Und während Robin immerhin in Deutschland dann 1983 auch endlich die Solo-Nummer-Eins schafft mit dem etwas sirenenhaften Popliedchen "Juliet", ist er auch an Barrys Nebentätigkeiten abseits der Bee Gees nicht unbeteiligt, die beiden schreiben im Jahr 1980 zusammen für Barbra Streisand den Großteil ihres Comeback-Albums "Guilty", beim Titelstück ist auch Maurice mit dabei.

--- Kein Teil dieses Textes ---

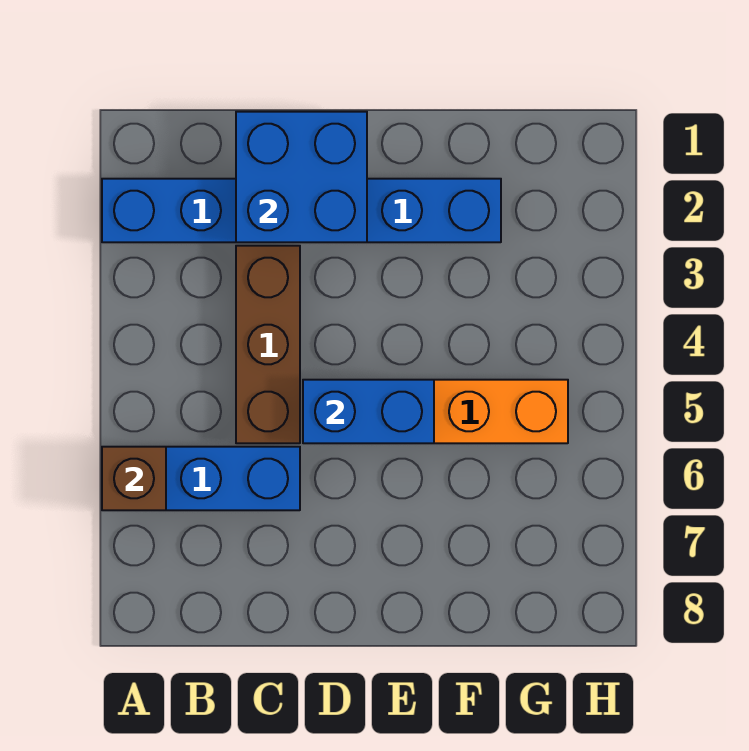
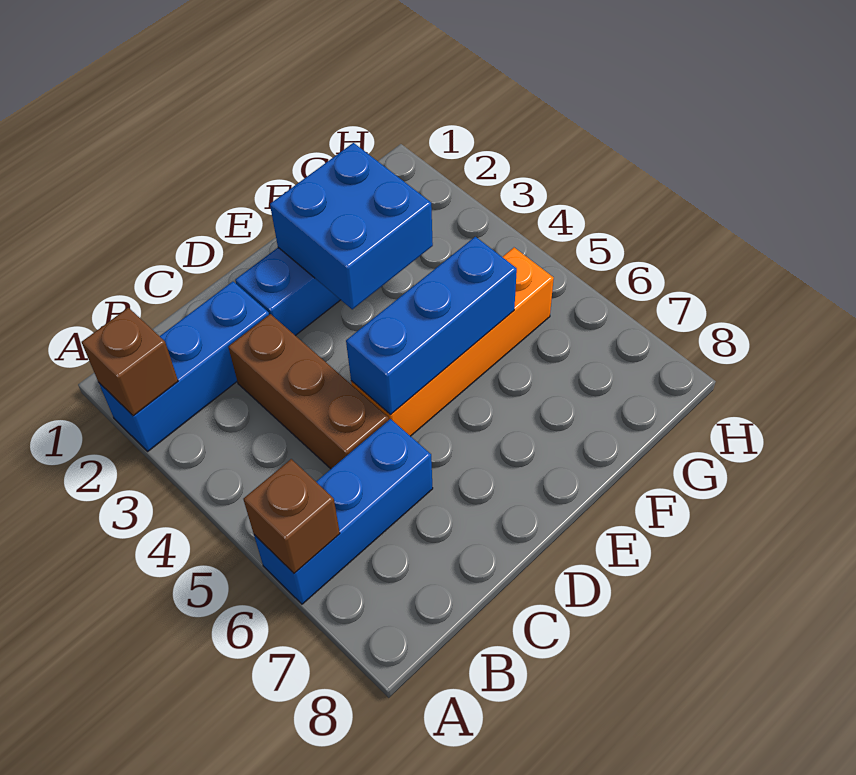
none -> brown brick A2 level 2
blue brick C1:D2 level 2 -> blue brick E2:F3 level 2
blue brick D5:E5 level 2 -> blue brick D5:F5 level 2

Spätestens in den Achtzigerjahren, so scheint es, hat Robin Gibb seinen Frieden gemacht mit seiner Rolle als ewiger Zweiter der Bee Gees, auch wenn ihn geschmerzt haben mag, dass seine schließlich sechs Soloplatten nie den ganz großen internationalen Erfolg hatten. Barry war dann auch als Produzent für Diana Ross, Dionne Warwick, Kenny Rogers und eben Streisand erfolgreicher als Robin als Einzelsänger. Erfolglos aber war Robin nie, er wurde bloß nie: Erster unter den Brüdern Gibb.

Nun ist Robin gestorben, im Alter von 62 Jahren, und Barry, der immer der Erste unter den Brüdern war, ist nun auch der Letzte.